Let me just make it clear that my daughter wasn't ill.  She has an extremely weak stomach.  Always has.  She can't even be in the same room as me when I'd change her brothers stinky diapers.  The sight of melted chocolate is enough to cause gagging until she's reassured it not poop.  So on this day, when she was at the top of the slide and saw a kid who's face was smeared with brown something or other(we later found out it was graham crackers) she lost it.  Kids were screaming and running away from her down the stairs.  But unfortunately Tracy's youngest was still crawling and basically crawled right through the worst of it as he was doing his best to get away.  I ran to my daughter, assessed the situation, and managed to catch a few more spews of barf in my hands. After she told me what had caused it, I was a mixture of relieved and so so embarrassed.

Truth be told, if this had happened with any of my other mom friends, a shrug and a laugh would've been the end of it.  But because it was Tracy, who'd definitely seen me at my worst as a mom, it was almost more than I could handle.  And because her youngest has a compromised immune system, I knew she'd be very worried about what he might've been exposed to.  My friend helped me clean up the mess and helped me keep an eye out for my kids while I let the supervisor know what happened.  Then I looked for Tracy, ready to apologize, explain, and grovel.  Somehow she happened to remember me telling her that my daughter had a weak stomach a long time ago(although probably because I was complaining about my small unimportant problems again).  She was kind, I was grateful, and we managed to part on decent terms.  Rest assured the next time she sees me, she'll run the opposite way.
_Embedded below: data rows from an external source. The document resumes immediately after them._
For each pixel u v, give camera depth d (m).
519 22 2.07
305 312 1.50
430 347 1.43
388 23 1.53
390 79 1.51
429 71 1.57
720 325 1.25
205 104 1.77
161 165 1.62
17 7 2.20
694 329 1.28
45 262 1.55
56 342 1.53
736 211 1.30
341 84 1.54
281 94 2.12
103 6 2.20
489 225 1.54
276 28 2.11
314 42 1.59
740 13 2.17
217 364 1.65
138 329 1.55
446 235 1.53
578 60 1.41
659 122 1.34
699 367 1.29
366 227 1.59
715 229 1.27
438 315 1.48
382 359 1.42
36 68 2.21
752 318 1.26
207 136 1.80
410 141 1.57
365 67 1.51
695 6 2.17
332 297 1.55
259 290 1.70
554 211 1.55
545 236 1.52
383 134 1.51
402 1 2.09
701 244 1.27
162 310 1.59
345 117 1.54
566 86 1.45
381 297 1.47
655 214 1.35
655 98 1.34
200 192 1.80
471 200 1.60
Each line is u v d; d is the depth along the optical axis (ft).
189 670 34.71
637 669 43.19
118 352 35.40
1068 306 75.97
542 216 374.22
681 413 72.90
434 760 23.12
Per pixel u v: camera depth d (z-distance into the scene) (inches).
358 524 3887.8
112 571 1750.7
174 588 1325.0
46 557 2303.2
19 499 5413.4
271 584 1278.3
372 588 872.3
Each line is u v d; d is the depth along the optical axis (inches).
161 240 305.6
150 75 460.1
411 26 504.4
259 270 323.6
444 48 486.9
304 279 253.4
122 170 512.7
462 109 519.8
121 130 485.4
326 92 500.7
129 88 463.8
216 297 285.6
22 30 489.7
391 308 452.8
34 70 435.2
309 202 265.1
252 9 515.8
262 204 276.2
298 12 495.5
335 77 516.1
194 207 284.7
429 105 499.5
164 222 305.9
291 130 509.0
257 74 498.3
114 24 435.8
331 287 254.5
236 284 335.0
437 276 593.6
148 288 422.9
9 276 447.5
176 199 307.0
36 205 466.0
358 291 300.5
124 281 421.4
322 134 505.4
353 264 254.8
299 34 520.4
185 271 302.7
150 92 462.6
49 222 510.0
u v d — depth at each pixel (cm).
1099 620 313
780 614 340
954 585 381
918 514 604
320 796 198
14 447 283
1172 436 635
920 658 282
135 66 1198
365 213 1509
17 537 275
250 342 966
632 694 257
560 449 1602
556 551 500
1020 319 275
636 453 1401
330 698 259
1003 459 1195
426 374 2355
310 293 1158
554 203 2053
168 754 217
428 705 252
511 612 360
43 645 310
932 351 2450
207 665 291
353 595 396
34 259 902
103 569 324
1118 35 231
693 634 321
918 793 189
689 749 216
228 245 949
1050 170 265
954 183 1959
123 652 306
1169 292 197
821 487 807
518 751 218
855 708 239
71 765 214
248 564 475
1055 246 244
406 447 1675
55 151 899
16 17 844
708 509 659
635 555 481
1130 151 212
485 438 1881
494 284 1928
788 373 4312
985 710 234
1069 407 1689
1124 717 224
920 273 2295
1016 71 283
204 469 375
Looking back on this whole mess, I see the moral of this story.  Making new mom friends isn't easy.  Play dates can feel like first dates.  Fraught with nerves, awkward silences, misinterpreted conversations.  Sure, it can be stressful. Only because I let it be, though.  I was trying too hard, afraid I'd miss my chance, afraid I'd be stuck inside all winter with small children who had no idea how to behave in social environments.  In my mind, not having friends at this young age would've certainly affected my kids futures, causing them to be socially awkward outsiders and not in an adorkable way.   The reality of the situation is that kids are their own people, with their own personalities.  They grow and change, but they are who they are.  My daughter who's now 5 has no problem making friends.  She's no longer the shy little girl who barely spoke to strangers.  But she still takes time to herself.  A small part of me wants to take credit for this because of all my work getting her out and about.  Most likely it's just because she grew out of being shy.  As she would say "no biggie." Not to say that I don't look forward to play dates!  I love the chance to be with other adults and it's awesome to see my kids form friendships with other kids.  Things go wrong, and something always will. Potty accidents, kids disagreeing or playing too rough, tantrums to name a few.  It's fine.  That's life in the trenches with small children. Every time you clean up the mess or apologize or problem solve and ultimately move on, you're teaching your kids to do the same.

So what's your most embarrassing mom moment? How did you recover?